== Task statement ==
Without the pictures, set down every record below exactly as it reads.
── Material to process ──
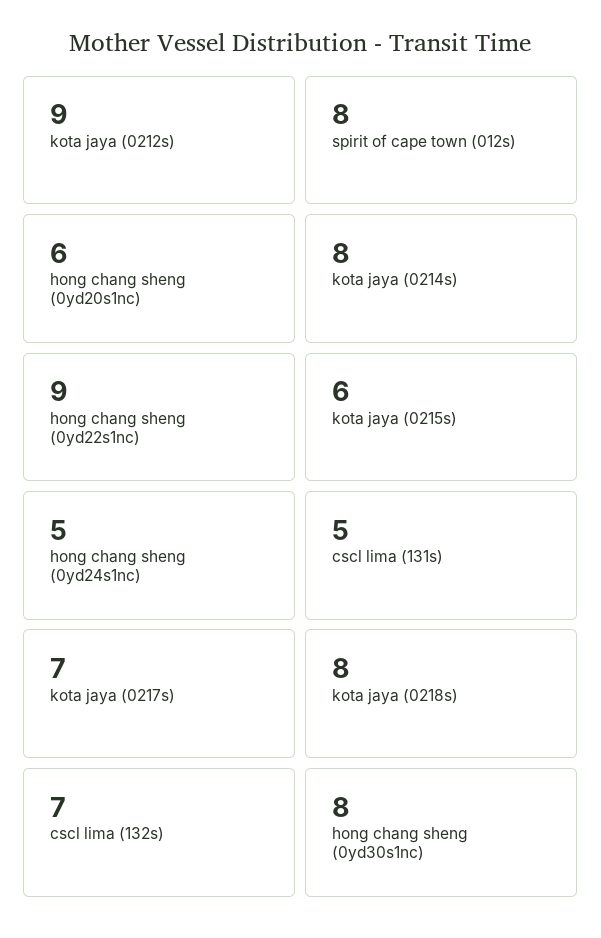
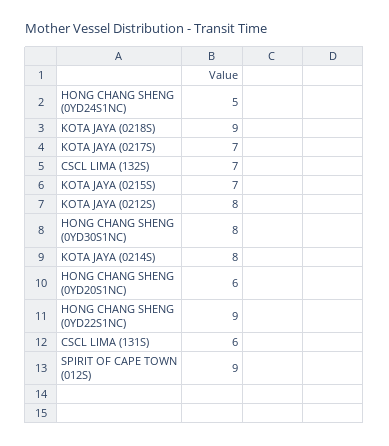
  {
-   "kota jaya (0212s)": 9,
+   "kota jaya (0212s)": 8,
-   "spirit of cape town (012s)": 8,
+   "spirit of cape town (012s)": 9,
    "hong chang sheng (0yd20s1nc)": 6,
    "kota jaya (0214s)": 8,
    "hong chang sheng (0yd22s1nc)": 9,
-   "kota jaya (0215s)": 6,
+   "kota jaya (0215s)": 7,
    "hong chang sheng (0yd24s1nc)": 5,
-   "cscl lima (131s)": 5,
+   "cscl lima (131s)": 6,
    "kota jaya (0217s)": 7,
-   "kota jaya (0218s)": 8,
+   "kota jaya (0218s)": 9,
    "cscl lima (132s)": 7,
    "hong chang sheng (0yd30s1nc)": 8
  }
───
== Expected answer ==
  {
-   "kota jaya (0212s)": 9,
+   "kota jaya (0212s)": 8,
-   "spirit of cape town (012s)": 8,
+   "spirit of cape town (012s)": 9,
    "hong chang sheng (0yd20s1nc)": 6,
    "kota jaya (0214s)": 8,
    "hong chang sheng (0yd22s1nc)": 9,
-   "kota jaya (0215s)": 6,
+   "kota jaya (0215s)": 7,
    "hong chang sheng (0yd24s1nc)": 5,
-   "cscl lima (131s)": 5,
+   "cscl lima (131s)": 6,
    "kota jaya (0217s)": 7,
-   "kota jaya (0218s)": 8,
+   "kota jaya (0218s)": 9,
    "cscl lima (132s)": 7,
    "hong chang sheng (0yd30s1nc)": 8
  }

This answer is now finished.